Material for the task:
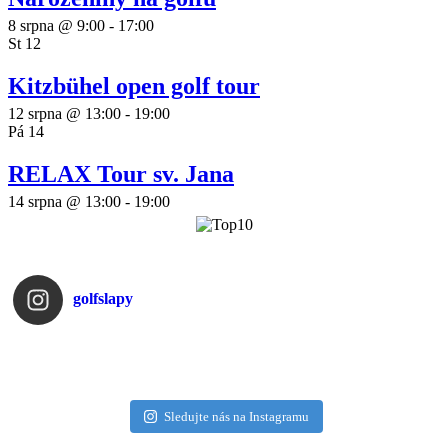
8 srpna @ 9:00
-
17:00
St
12
Kitzbühel open golf tour
12 srpna @ 13:00
-
19:00
Pá
14
RELAX Tour sv. Jana
14 srpna @ 13:00
-
19:00
golfslapy
Sledujte nás na Instagramu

Prompt: Edit the rows above so that every "srpna" becomes "září", leaving all else unchanged and leaving out the pictures.

Exercise output:
8 září @ 9:00
-
17:00
St
12
Kitzbühel open golf tour
12 září @ 13:00
-
19:00
Pá
14
RELAX Tour sv. Jana
14 září @ 13:00
-
19:00
golfslapy
Sledujte nás na Instagramu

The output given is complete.